New School Bus Cameras Catch Drivers Passing Illegally

This video is no longer available.

CHARLOTTE, NC – Your morning commute will get a little busier Monday. School buses will pick up more than 120,000 students in Charlotte-Mecklenburg. With it comes added safety measures.

Parent Colleen Blanchard likes a new plan to catch drivers who pass stopped school buses. “I think that it’s a good idea and a good plan to at least be able to catch them in the act, as opposed to having to have other people’s eyes watching someone pass,” Blanchard says.

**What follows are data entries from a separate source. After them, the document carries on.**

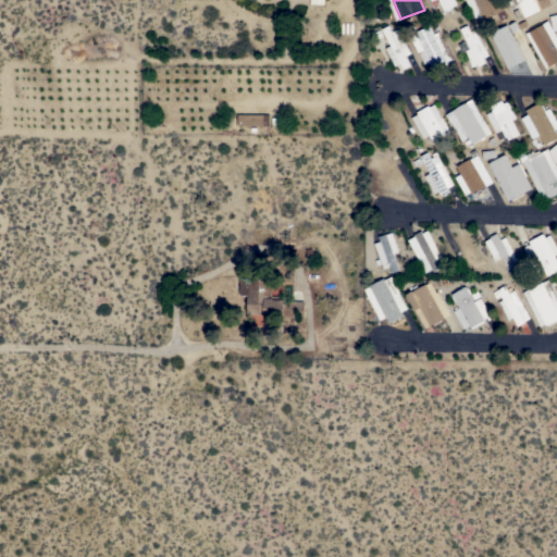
[(454,0),(456,4),(449,8),(450,9),(446,11),(445,10),(443,11),(438,0),(435,0),(436,1),(432,3),(430,0),(454,0)]
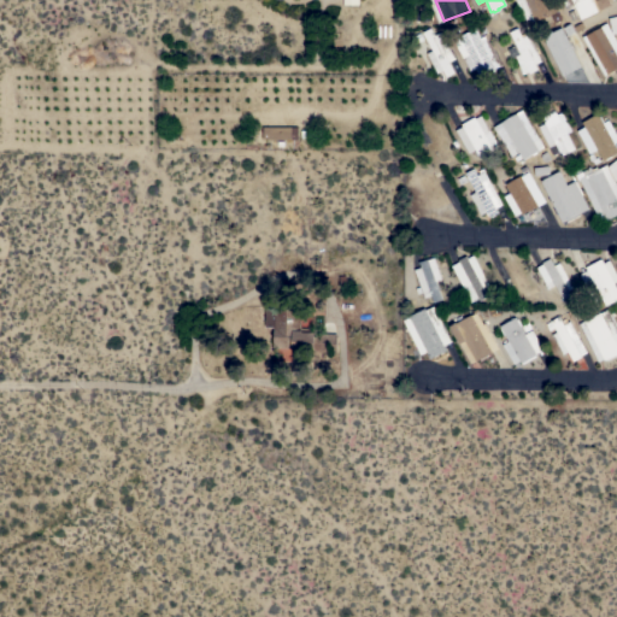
[(553,0),(558,11),(534,21),(523,17),(519,9),(516,10),(513,4),(516,3),(515,0),(553,0)]
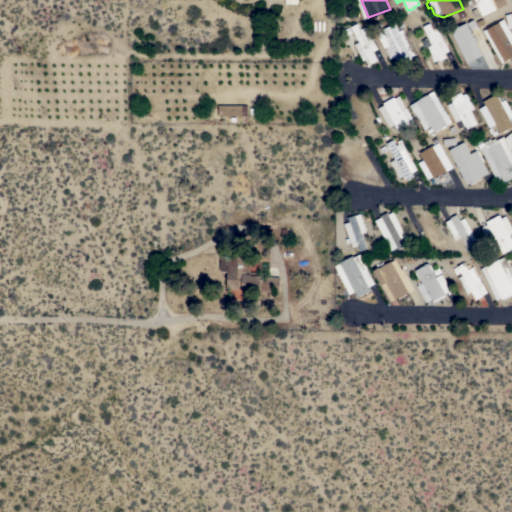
[(466,0),(491,0),(495,9),(482,15),(477,5),(470,8),(466,0)]
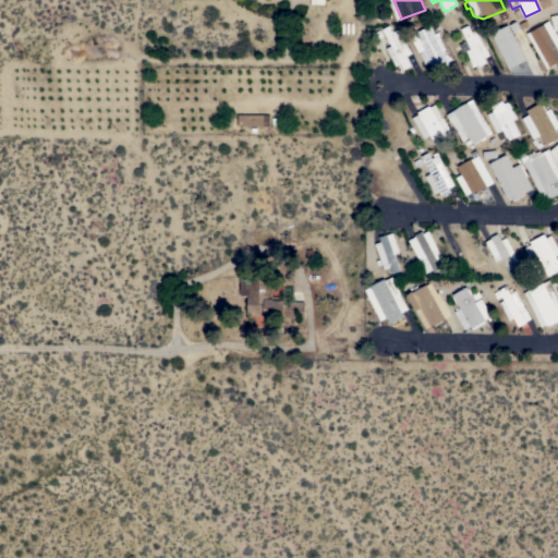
[(557,29),(557,13),(548,16),(553,32),(557,29)]
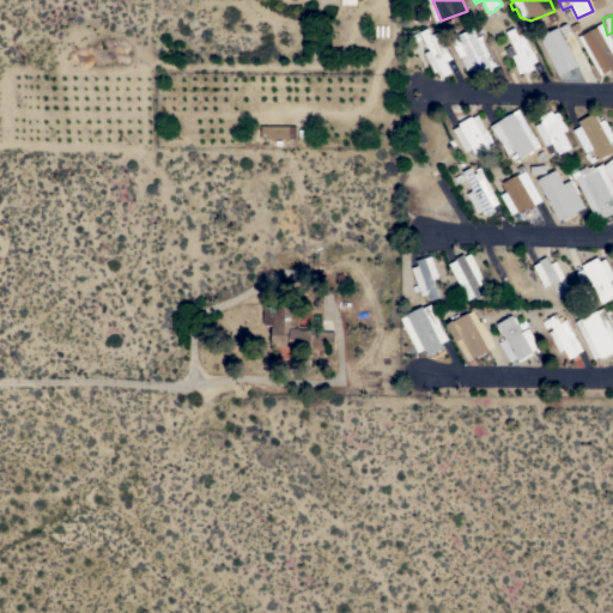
[(612,41),(612,67),(600,76),(578,36),(602,23),(608,32),(612,41)]
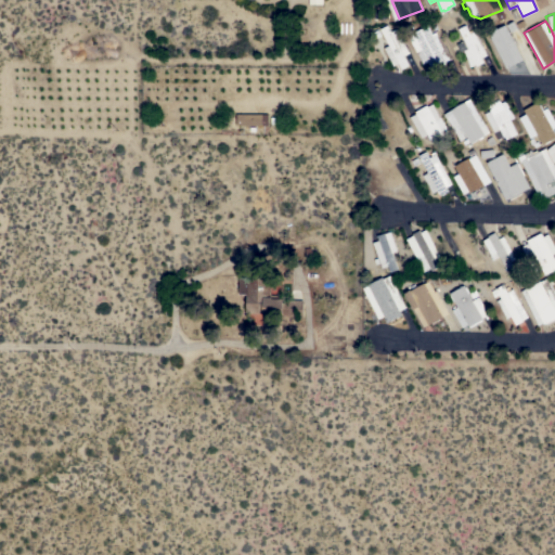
[(384,48),(388,46),(381,28),(387,25),(390,31),(397,28),(409,52),(403,55),(408,65),(401,68),(398,63),(392,66),(384,48)]
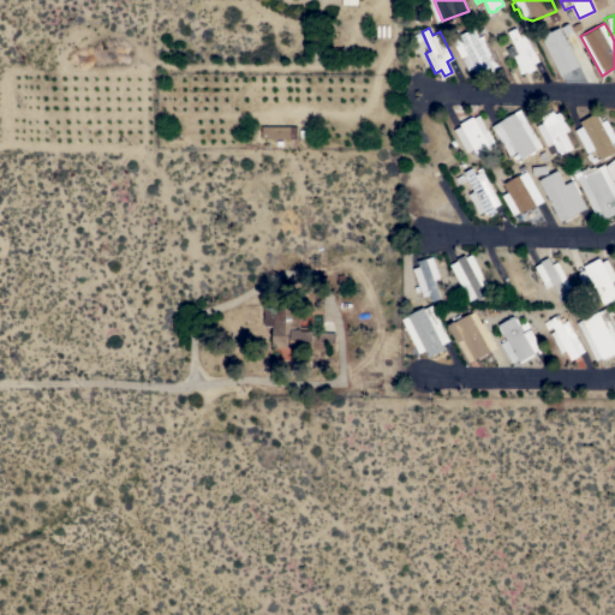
[(452,39),(473,28),(478,37),(484,35),(500,64),(493,67),(494,69),(478,77),(473,69),(467,71),(452,39)]
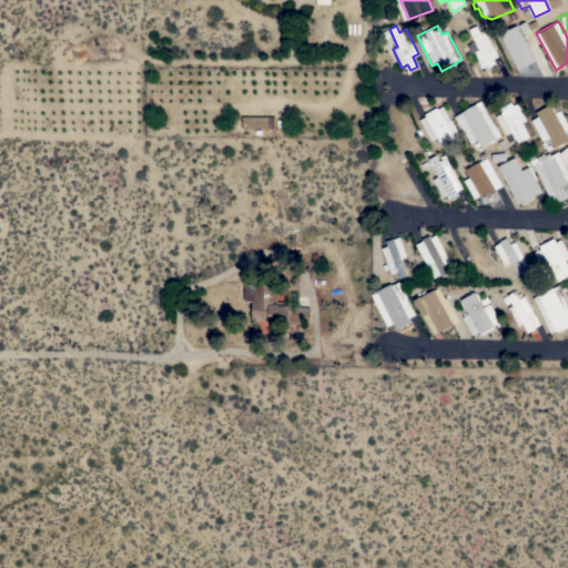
[(492,59),(494,63),(487,67),(487,66),(480,68),(477,59),(474,51),(478,50),(468,29),(476,26),(480,33),(486,31),(498,56),(492,59)]
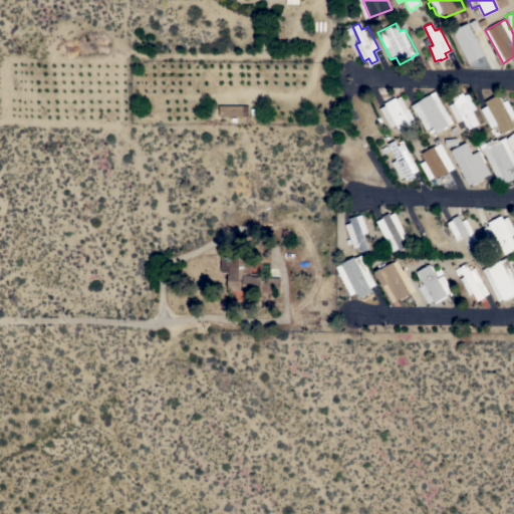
[(452,30),(468,23),(484,55),(468,63),(452,30)]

Starting Monday, some CMS drivers will roll out with cameras mounted on the side of their bus. “Maybe it doesn’t appear they’re going to stop. Their tires are going too fast,” says 14-year CMS bus driver Stephanie Brown.
 
Brown says it’s one of her biggest frustrations. “I see it on a daily basis. AM and PM runs this is going on,” she says.
 
“The camera then will be able to identify the profile of the driver as the car passes… and then the camera by the driver’s window will be able to get the license plate of the vehicle,” says CMS Safety & Training Specialist Devery Peterson.
 
CMS is starting the Stop Arm Camera program with two buses, but hopes to expand to more.
“Be on your P’s and Q’s, that you don’t know where these buses will be with the cameras, so don’t take your chances by passing any of the school buses,” says CMPD Officer Craig Allen.
 
The camera is always rolling; the driver presses a button to mark where they saw a violation. It costs $3,000 to outfit one bus; the state paid for the first two.